I once asked Henry if his wife Muriel, with whom he shared a compact one-bedroom trailer home, had ever read any of the early drafts of Mercy. “She never asked, and I never offered to show her,” he told me, as if it were completely natural for a writer’s wife not even to get one glimpse of the thousands of pages that lay on each side of the computer whom he chose to call Ecclesias. Although I cannot think of a human being who was more honest with me than Henry, Roth’s varying accounts of his life’s story, as Materassi has suggested, did shift frequently over time. For example, after having told reporters for decades that it was his Communist experience, and the resulting disillusionment, that prevented him from writing again, Roth suggested in the last few years of his life that his sexual preoccupations and obsession lay more at the root of his unwillingness to continue writing for more than forty years. Yet on other occasions, he maintained that the block was caused by his early break with Judaism and his family’s departure in 1914 from the hermetic, shtetl-like world of New York’s Lower East Side.

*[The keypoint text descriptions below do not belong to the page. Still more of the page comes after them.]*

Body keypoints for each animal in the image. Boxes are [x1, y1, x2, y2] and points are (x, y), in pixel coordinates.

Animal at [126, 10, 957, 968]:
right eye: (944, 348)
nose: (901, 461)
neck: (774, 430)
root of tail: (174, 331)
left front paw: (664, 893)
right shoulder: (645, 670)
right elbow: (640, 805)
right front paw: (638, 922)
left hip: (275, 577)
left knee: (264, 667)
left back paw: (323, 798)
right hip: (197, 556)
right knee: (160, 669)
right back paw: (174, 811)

Like their creator, these modern books effortlessly mutate in tone and sensibility, and while the arc is unerringly tragic, the seismic waves registered throughout are unpredictable, and deliberately so. While A Diving Rock on the Hudson is purposefully scandalous and confessional in its often Augustinian tone, From Bondage, despite the brilliant sexual tension of the last third of the book (Roth called the Ira-Stella-Zaida section a “novella” in its own right), is largely redemptive, as if Roth were indeed seeking deliverance in this penultimate work. Yet the final volume, Requiem for Harlem, contains a sexual wantonness and “depravity,” a word favored by Roth, that seems surprising for a man of eighty-nine laboring to finish the epic of his life. As his close friend and literary executor, Larry Fox, once explained to me, “Henry could not die false. He was a truth seeker, and only when he could review the truth about himself could he become free. In fact, he remained alive to unburden himself so that he could die free and perhaps free all of us. Once Muriel died, Henry could finally tell the truth, and then it was only between him and his Maker.”

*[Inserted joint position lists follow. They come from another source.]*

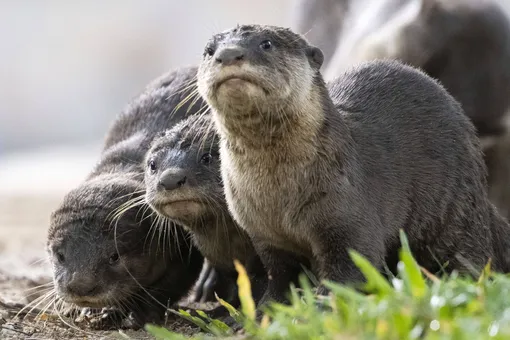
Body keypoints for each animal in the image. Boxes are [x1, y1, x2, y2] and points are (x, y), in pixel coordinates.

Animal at [45, 65, 208, 328]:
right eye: (59, 255)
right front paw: (88, 310)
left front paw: (138, 314)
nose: (80, 287)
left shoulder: (181, 245)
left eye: (114, 256)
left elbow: (169, 286)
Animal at [197, 23, 510, 306]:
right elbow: (281, 275)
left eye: (267, 44)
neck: (278, 196)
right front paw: (267, 309)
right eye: (209, 50)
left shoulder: (346, 215)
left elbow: (353, 269)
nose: (228, 54)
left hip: (455, 214)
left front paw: (322, 304)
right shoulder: (266, 235)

Roth would have been the first person to note that nothing in any of his books was gratuitous, so why would he so deliberately debase his alter ego Ira? Few people like seeing their idol so compromised or disgraced; no one indeed wants to see his revered novelist revealed to be a predator, an agent of incest, and victimizer himself. So why then did Roth in his eighties become so emotionally patulous, or why did he begin to flirt with Nabokovian flights of fancy, choosing to make Ira as sexually compulsive and loathsome as possible? Having known Henry quite well, I would refute anyone’s contention that this octogenarian’s “need” to eroticize his life was merely a way to jolly himself as his body disintegrated. This quite conscious decision to debase himself — to make his “rude stream” as repellent as possible — as he depicted “the last onerous lap” of his life, was meant, I suspect, to bring about a spiritual salvation in the only way that he knew how. In any given interview or even in the text of this work, Roth, however, would have been the first to negate any such redemptive refuge. Listen to his own words: “What a sinister cyst of guilt that was within the self, denigrating the yuntiff, denigrating everything within reach, exuding ambiguity, anomaly, beyond redemption now.” And so, Requiem for Harlem is a work fraught with often unimaginable family cruelty, the young man emerging from his adolescent chrysalis the very tyrant his father Chaim was. Indeed, we revisit more so than in any previous volume the unprecedented violence of Call It Sleep. At last, the abuse that the young boy witnessed so viscerally when his father beat his mother gets replayed here with equal ferocity — the cup of scalding tea hurled in Leah’s face, for example, or the horrific way in which Chaim torments his wife after she has caught him flagrantly fondling their lustful niece. It must be her fault after all, so Leah is led to believe.